索引建立完成后，因为有些原因，被索引的文件已经删除。此时，索引仍然存在，为了不产生“虚假检索结果”，需要将失效的索引删除

3.HelloLucene类（重点关注deleteIndexByQuery方法）
[java] view plain copy

package com.njupt.zhb;



import java.io.BufferedReader;

import java.io.File;

import java.io.FileInputStream;

import java.io.FileNotFoundException;

import java.io.IOException;

import java.io.InputStreamReader;

import org.apache.lucene.analysis.Analyzer;

import org.apache.lucene.analysis.standard.StandardAnalyzer;

import org.apache.lucene.document.Document;

import org.apache.lucene.document.Field;

import org.apache.lucene.document.LongField;

import org.apache.lucene.document.StringField;

import org.apache.lucene.document.TextField;

import org.apache.lucene.index.DirectoryReader;

import org.apache.lucene.index.IndexReader;

import org.apache.lucene.index.IndexWriter;

import org.apache.lucene.index.IndexWriterConfig;

import org.apache.lucene.index.IndexWriterConfig.OpenMode;

import org.apache.lucene.index.Term;

import org.apache.lucene.queryparser.classic.ParseException;

import org.apache.lucene.queryparser.classic.QueryParser;

import org.apache.lucene.search.IndexSearcher;

import org.apache.lucene.search.Query;

import org.apache.lucene.search.ScoreDoc;

import org.apache.lucene.search.TopDocs;

import org.apache.lucene.store.Directory;

import org.apache.lucene.store.FSDirectory;

import org.apache.lucene.util.Version;

/*

*@author: ZhengHaibo

*web:     http://blog.csdn.net/nuptboyzhb

*mail:    zhb931706659@126.com

*2013-08-27  Nanjing,njupt,China

*/

public class HelloLucene {

    /**

     * Index all text files under a directory.

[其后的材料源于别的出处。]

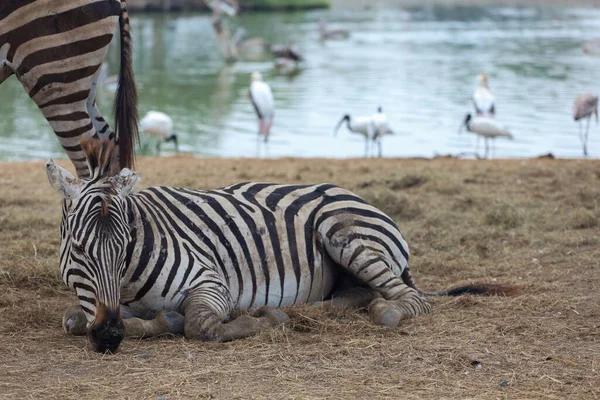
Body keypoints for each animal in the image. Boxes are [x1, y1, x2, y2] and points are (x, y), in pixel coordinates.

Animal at [47, 139, 516, 352]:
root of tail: (354, 194)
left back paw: (385, 312)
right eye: (80, 251)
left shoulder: (211, 282)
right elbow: (73, 319)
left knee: (409, 298)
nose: (109, 337)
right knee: (358, 294)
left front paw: (261, 320)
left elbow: (202, 325)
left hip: (344, 233)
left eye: (124, 246)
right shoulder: (100, 304)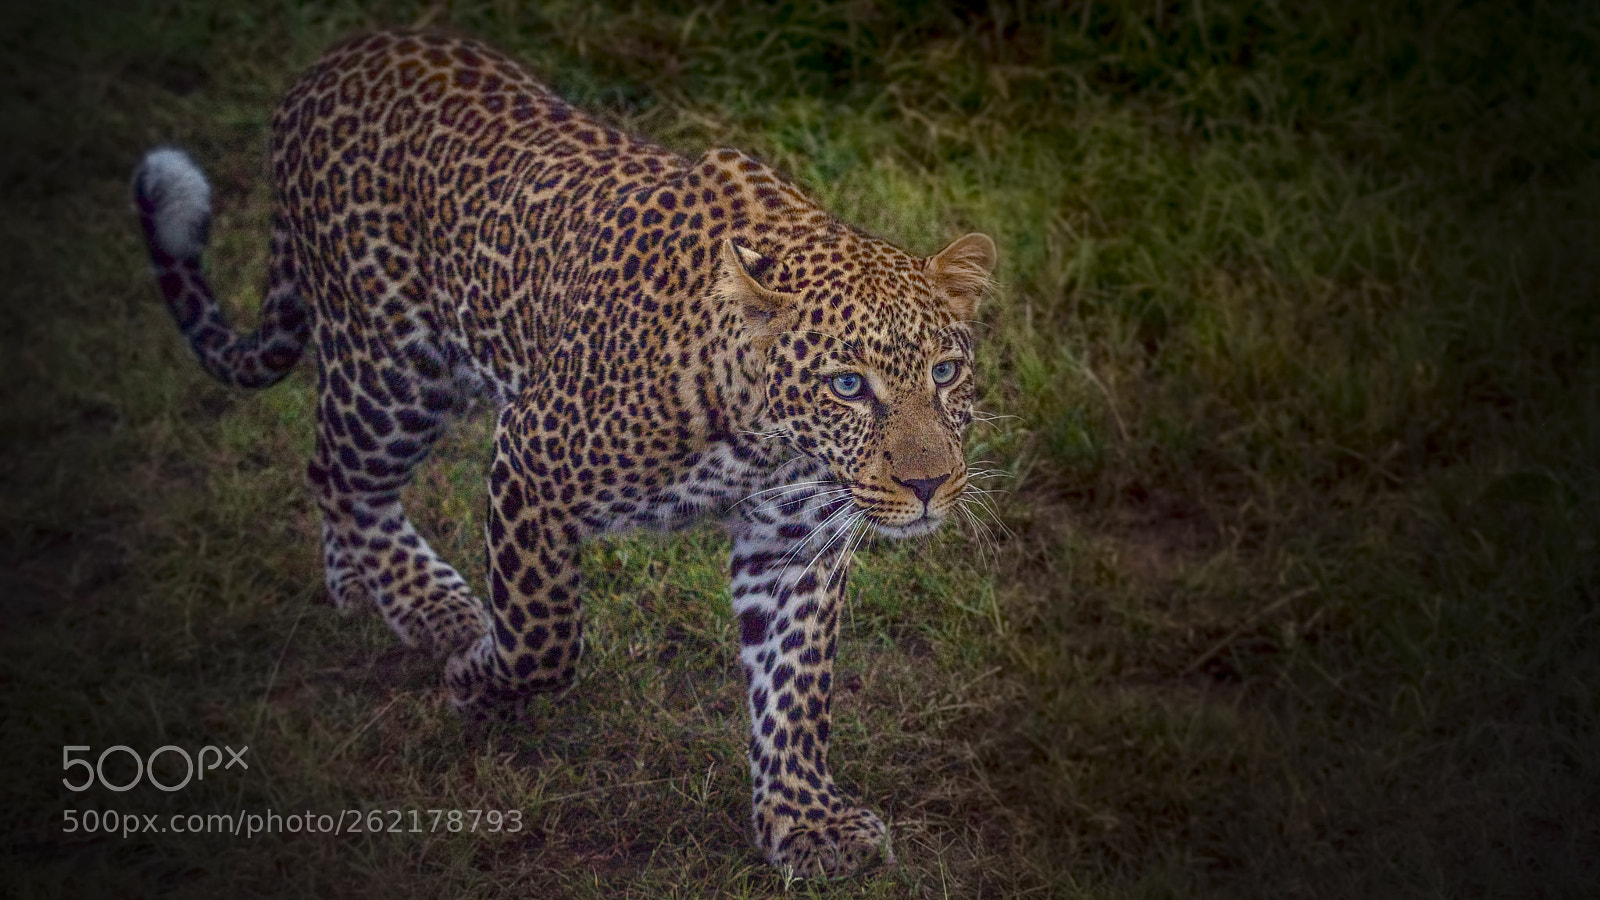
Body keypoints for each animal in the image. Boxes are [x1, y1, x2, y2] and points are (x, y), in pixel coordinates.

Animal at [132, 30, 996, 879]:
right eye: (848, 385)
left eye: (945, 372)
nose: (930, 484)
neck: (766, 437)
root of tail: (325, 64)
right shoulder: (530, 458)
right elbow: (542, 634)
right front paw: (476, 685)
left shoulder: (793, 543)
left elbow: (796, 685)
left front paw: (805, 821)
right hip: (393, 367)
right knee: (337, 472)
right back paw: (428, 604)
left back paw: (359, 585)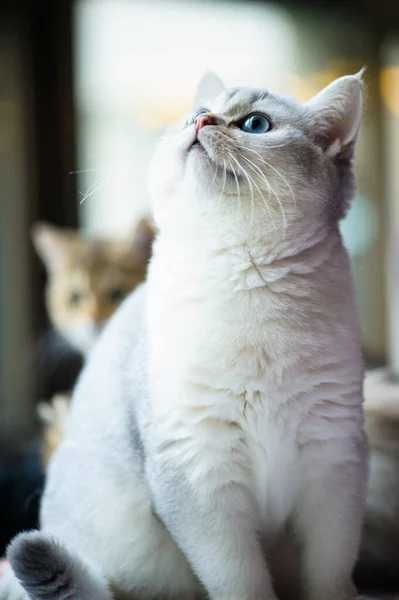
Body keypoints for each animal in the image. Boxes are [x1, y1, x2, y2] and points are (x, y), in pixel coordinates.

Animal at [0, 71, 368, 600]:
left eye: (255, 124)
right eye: (193, 115)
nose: (201, 121)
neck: (247, 283)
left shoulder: (334, 460)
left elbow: (330, 574)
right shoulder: (198, 470)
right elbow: (241, 581)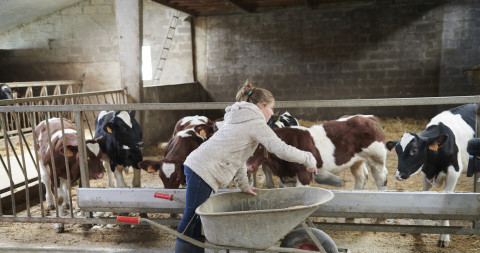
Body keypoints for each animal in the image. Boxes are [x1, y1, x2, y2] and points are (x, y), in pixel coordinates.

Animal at [246, 114, 388, 190]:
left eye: (260, 145)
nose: (248, 166)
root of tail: (369, 117)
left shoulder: (304, 175)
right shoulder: (287, 178)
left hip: (377, 159)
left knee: (381, 179)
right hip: (356, 161)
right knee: (361, 178)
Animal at [384, 103, 474, 247]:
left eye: (414, 150)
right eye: (397, 151)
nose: (398, 175)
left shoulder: (454, 172)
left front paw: (444, 237)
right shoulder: (425, 173)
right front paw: (419, 227)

     * String indexPath = "index";//索引保存的路径

     * String docsPath = "";//文档保存的路径（待索引）

     */

    public void index(String indexPath,String docsPath) {

        try {

            // 1.创建Directory

            Directory dir = FSDirectory.open(new File(indexPath));//保存在硬盘上

            // 2.创建IndexWriter

            Analyzer analyzer = new StandardAnalyzer(Version.LUCENE_44);

            IndexWriterConfig iwc = new IndexWriterConfig(Version.LUCENE_44,

                    analyzer);

            iwc.setOpenMode(OpenMode.CREATE_OR_APPEND);// 设置创建或追加模式

            IndexWriter writer = new IndexWriter(dir, iwc);

            final File docDir = new File(docsPath);

            indexDocs(writer, docDir);

            writer.close();

        } catch (IOException e) {

            // TODO Auto-generated catch block

            e.printStackTrace();

        }

    }



    public void indexDocs(IndexWriter writer, File file) throws IOException {

        if (file.canRead()) {

            if (file.isDirectory()) {//如果是文件夹，则遍历文件夹内的所有文件

                String[] files = file.list();

                // an IO error could occur

                if (files != null) {

                    for (int i = 0; i < files.length; i++) {

                        indexDocs(writer, new File(file, files[i]));

                    }

                }

            } else {//如果是文件

                FileInputStream fis;

                try {

                    fis = new FileInputStream(file);

                } catch (FileNotFoundException fnfe) {

                    return;

                }

                try {

                    // 3.创建Document对象

                    Document doc = new Document();

                    // 4.为Document添加Field

                    // Add the path of the file as a field named "path". Use a

                    // field that is indexed (i.e. searchable), but don't

                    // tokenize

                    // the field into separate words and don't index term

                    // frequency

                    // or positional information:

                    //以文件的文件路径建立Field

                    Field pathField = new StringField("path", file.getPath(),Field.Store.YES);

                    doc.add(pathField);//添加到文档中

                    //以文件的名称建立索引域

                    doc.add( new StringField("filename", file.getName(),Field.Store.YES));//添加到文档中

                    // Add the last modified date of the file a field named

                    // "modified".

                    // Use a LongField that is indexed (i.e. efficiently

                    // filterable with

                    // NumericRangeFilter). This indexes to milli-second

                    // resolution, which

                    // is often too fine. You could instead create a number

                    // based on

                    // year/month/day/hour/minutes/seconds, down the resolution

                    // you require.

                    // For example the long value 2011021714 would mean

                    // February 17, 2011, 2-3 PM.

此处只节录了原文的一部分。